> Try it: Look through the material below and return every line that contains "this".

Segment Start: Data for analysis

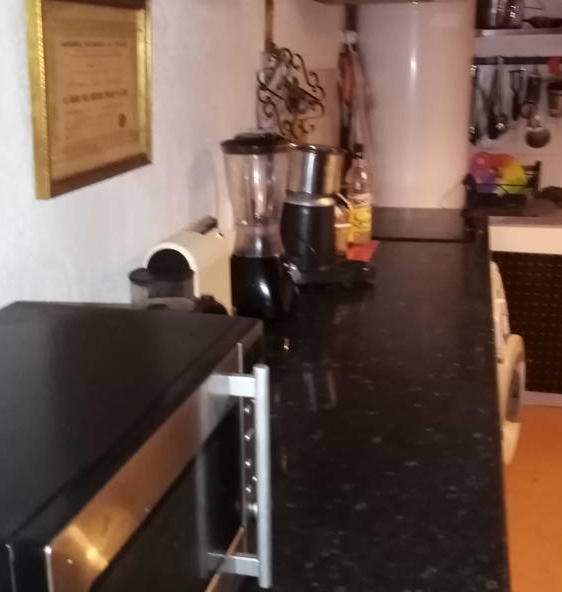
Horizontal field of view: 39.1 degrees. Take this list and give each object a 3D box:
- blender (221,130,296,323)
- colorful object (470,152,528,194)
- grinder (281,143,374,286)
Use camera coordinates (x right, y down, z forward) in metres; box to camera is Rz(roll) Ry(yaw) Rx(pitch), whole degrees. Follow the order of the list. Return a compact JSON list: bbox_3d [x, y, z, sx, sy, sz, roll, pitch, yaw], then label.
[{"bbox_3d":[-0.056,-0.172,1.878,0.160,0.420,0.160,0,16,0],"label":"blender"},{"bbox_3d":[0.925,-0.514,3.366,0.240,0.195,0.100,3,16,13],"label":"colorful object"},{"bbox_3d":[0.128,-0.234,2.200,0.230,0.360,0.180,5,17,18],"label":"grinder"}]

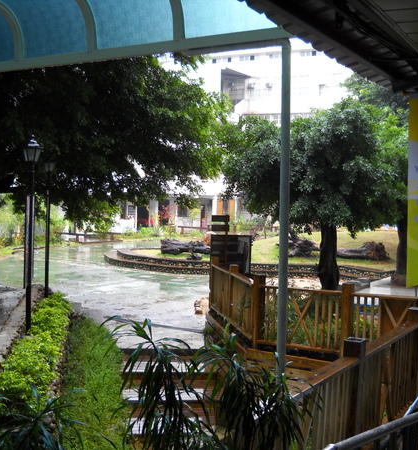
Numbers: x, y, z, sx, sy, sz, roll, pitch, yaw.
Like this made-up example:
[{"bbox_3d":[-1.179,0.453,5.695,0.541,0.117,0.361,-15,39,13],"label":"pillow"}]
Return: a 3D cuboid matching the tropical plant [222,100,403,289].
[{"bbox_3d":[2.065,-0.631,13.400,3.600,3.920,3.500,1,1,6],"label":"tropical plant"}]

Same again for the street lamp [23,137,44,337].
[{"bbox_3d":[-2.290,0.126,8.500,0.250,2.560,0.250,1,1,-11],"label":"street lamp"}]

Segment End: Data for analysis

> Written answer:
Horizontal field of view: 39.1 degrees. Take this list and give each object a 3D box:
Like this made-up example:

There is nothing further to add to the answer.